It is June 1969, a ¾ ton truck slides through the gate into the early morning fog then accelerated for the mad dash down the mountain to the base in the valley. Just a few clicks down the road to a helicopter ride back to My Tho. The worried faces of his friends watching as he left is etched on his mind. Frankie “T” yelling in bravado “It’s a fine day to die!” Danny just raising his hand. The rest of the camp is visible, preparing for battle unaware of the truck leaving them alone.
The driver and front guard are unusually quiet and concentrating on the jungle flashing by. The soldier riding shotgun in the rear of the truck peers nervously into the jungle. He is setting on highly classified instruments the Army was worried about falling into enemy hands. Armed with only a 45 cal. pistol, an M79 grenade launcher, several thermite grenades and orders to destroy the equipment rather than let it fall into enemy hands. But no orders about the safety of his men just an implication that they are his responsibility and not as important as the equipment.
Get it back here. How you do it is your responsibility, it would be nice if you all came back but only with the equipment.
Still shaken from the nightly rocket attacks memories of the morning briefing intrude on his concentration. “Enemy in area preparing for attack.”; “Tanks moving south.” “Hostiles impersonating locals.”
Then, “maybe I should have waited for the supply chopper” interrupts those thoughts. He rationalizes his decision by telling himself that it is only a short 20 minute run and the enemy could attack the camp before the chopper arrives. Besides patrols are out and reported the road clear.
Forty years later as he types these words hazy memories and flash backs interrupt his thoughts. His body can feel the truck slowing as it enters a turn then accelerate past a line of Vietnamese soldiers. One near the rear of the line steps out clear of the rest and levels his M60 machine gun. The soldier in the rear instinctively launches a grenade in their general direction. The truck veers wildly and crashes into a paddy but he is aware of the grenade landing near the machine gunner and its explosion as he is ejected from the truck..
As he comes to he sees the Vietnamese regrouping to attack. Gasoline vapors surround him. He pulls his 45 but is shaking so badly he has trouble cocking it.
Then God began to pour rain on him and across the road. Not a rain of water but a rain of shell casing as a gunship passes over strafing the Vietnamese. The ship banks to the right as another come over finishing the job.
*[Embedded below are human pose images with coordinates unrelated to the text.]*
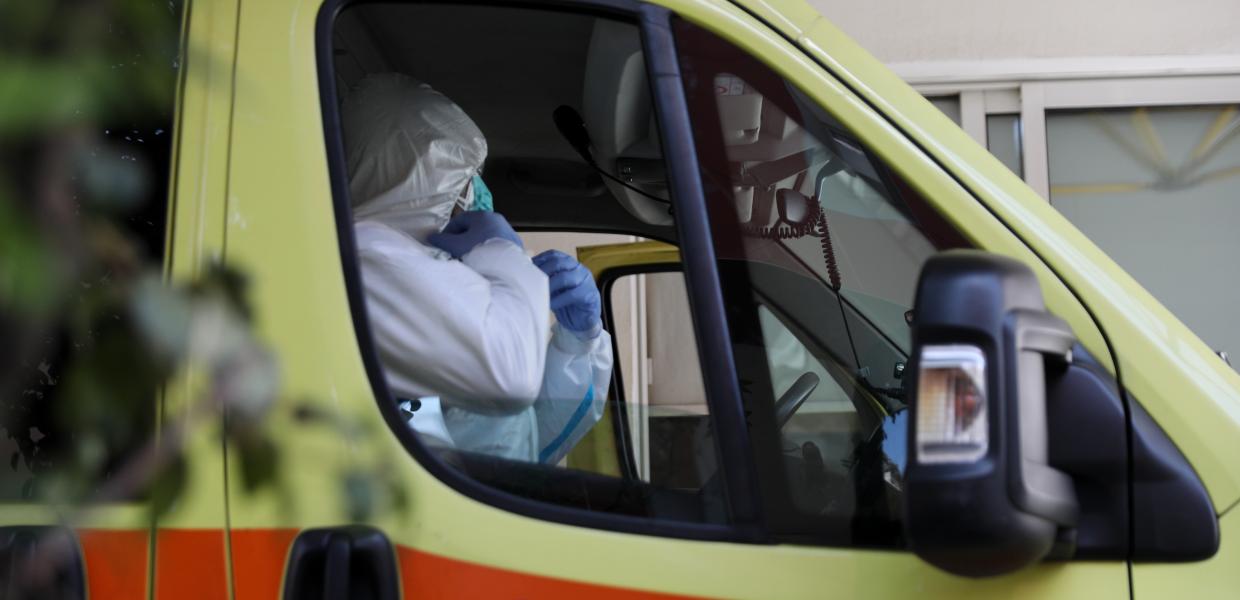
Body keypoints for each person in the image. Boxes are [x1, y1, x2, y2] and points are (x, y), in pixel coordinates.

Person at [342, 73, 612, 465]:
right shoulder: (364, 270)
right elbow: (509, 383)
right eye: (464, 181)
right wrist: (502, 254)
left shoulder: (439, 283)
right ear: (415, 187)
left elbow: (526, 442)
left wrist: (577, 344)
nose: (477, 198)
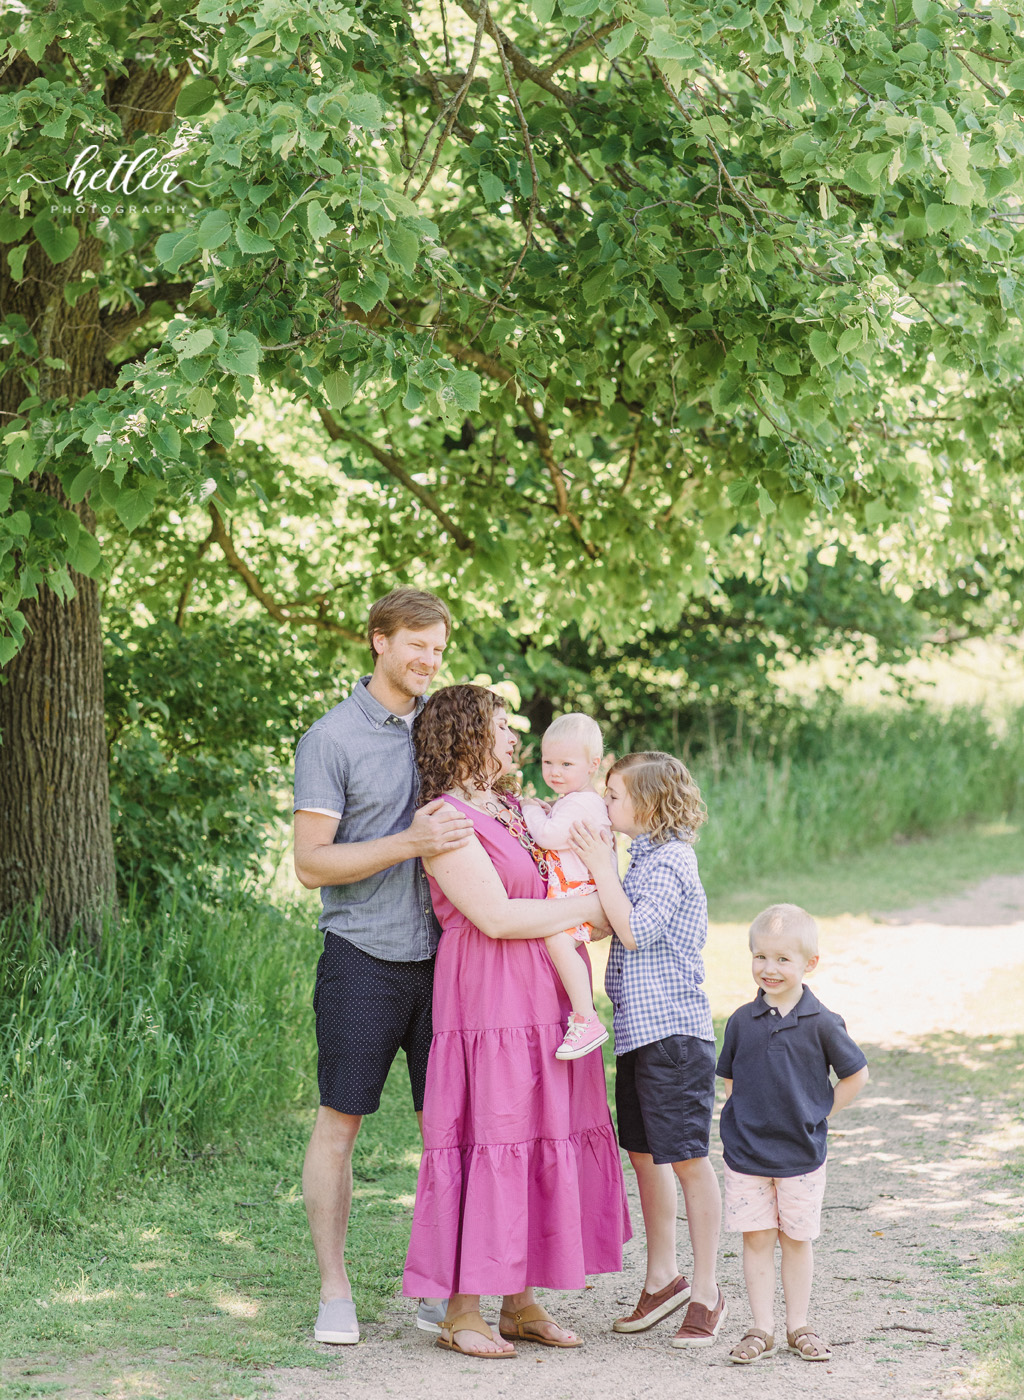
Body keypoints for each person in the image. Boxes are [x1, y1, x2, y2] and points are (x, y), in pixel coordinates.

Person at [402, 685, 632, 1359]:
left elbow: (567, 903)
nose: (514, 741)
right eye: (501, 728)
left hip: (546, 997)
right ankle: (462, 1311)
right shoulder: (445, 818)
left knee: (537, 1136)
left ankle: (521, 1303)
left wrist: (588, 901)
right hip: (488, 998)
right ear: (466, 735)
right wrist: (590, 902)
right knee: (490, 1136)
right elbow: (497, 917)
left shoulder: (510, 808)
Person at [292, 587, 475, 1347]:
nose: (428, 661)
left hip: (447, 960)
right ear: (378, 641)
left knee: (451, 1127)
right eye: (416, 647)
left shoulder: (441, 729)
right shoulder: (330, 739)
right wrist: (407, 842)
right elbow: (309, 865)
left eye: (437, 649)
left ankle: (442, 1289)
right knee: (343, 1123)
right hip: (363, 958)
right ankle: (335, 1292)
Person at [570, 751, 726, 1348]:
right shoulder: (643, 859)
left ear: (650, 803)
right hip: (640, 1032)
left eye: (613, 796)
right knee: (643, 1153)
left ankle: (709, 1289)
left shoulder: (671, 861)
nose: (605, 806)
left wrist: (597, 864)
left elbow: (636, 930)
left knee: (686, 1157)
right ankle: (663, 1277)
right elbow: (610, 917)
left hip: (675, 1036)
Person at [717, 903, 870, 1365]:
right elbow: (731, 1079)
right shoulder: (741, 1020)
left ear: (810, 963)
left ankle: (797, 1325)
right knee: (757, 1239)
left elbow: (855, 1076)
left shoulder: (822, 1021)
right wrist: (744, 1117)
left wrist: (817, 1113)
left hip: (801, 1154)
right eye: (761, 956)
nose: (770, 968)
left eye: (784, 959)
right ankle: (760, 1327)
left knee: (796, 1240)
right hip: (746, 1154)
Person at [520, 712, 612, 1061]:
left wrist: (531, 809)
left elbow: (545, 835)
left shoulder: (582, 803)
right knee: (557, 943)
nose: (554, 771)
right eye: (547, 762)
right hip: (579, 890)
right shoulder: (575, 801)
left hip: (583, 893)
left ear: (593, 765)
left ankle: (586, 1018)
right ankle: (581, 1015)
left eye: (566, 764)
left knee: (558, 942)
His mind is confused and there seem to be hands pulling him from the mud calling for him to lie down. Being strapped to a stretcher, looking around and wondering where “they” are why aren’t they on the chopper? Then the pain starts. First the hands then the crotch and legs followed by relief and a feeling of not being there.
The briefing comes days later along with the guilt and anger brought on by the words, “This didn’t happen.” Apparently the equipment had disappeared during the confusion but they were sure that it was not in enemy hands and were covering their ass. The morning after the soldier had left, the camp was overrun with all defenders killed or captured so the brass just reported the equipment as destroyed in the battle.
Later his calm bearing hid the anger, guilt and rage inside of him, brain fogged with alcohol the soldier’s battle began….. He Lost.
His description of events hides the flat, sharp edged memory of the event. Maybe some how putting it into fancy words will help.